**ACTION ITEM**: Every line of the data below that holds the string "thumb" needs to be reported.

[[ INPUT FOR THIS TASK, beginning ]]

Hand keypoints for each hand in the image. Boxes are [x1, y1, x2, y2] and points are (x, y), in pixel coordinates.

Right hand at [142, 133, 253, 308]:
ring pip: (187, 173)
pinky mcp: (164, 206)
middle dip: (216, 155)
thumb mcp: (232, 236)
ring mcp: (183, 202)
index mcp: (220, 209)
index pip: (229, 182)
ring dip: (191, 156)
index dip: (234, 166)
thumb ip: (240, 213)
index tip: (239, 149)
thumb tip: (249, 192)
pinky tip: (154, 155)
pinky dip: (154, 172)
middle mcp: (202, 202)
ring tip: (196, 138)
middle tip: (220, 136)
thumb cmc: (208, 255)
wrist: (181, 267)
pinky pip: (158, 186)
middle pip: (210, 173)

[[ INPUT FOR THIS TASK, end ]]
[[ INPUT FOR THIS TASK, beginning ]]

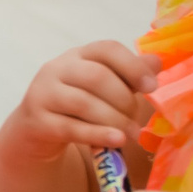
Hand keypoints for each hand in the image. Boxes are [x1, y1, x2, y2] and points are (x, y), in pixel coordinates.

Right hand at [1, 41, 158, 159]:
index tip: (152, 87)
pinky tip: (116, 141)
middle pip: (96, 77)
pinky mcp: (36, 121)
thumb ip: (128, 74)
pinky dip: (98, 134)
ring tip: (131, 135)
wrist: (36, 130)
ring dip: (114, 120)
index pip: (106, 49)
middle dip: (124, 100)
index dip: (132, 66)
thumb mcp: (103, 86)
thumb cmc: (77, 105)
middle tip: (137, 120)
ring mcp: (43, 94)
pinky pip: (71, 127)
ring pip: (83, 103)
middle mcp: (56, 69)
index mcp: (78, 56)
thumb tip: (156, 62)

[[ INPUT FOR THIS TASK, end ]]

**WRITTEN SOLUTION**:
thumb mcp: (232, 236)
thumb ip: (240, 213)
thumb tip: (249, 192)
thumb cmc: (208, 255)
thumb ip: (128, 74)
thumb mcp: (103, 86)
thumb cmc: (77, 105)
thumb tip: (156, 62)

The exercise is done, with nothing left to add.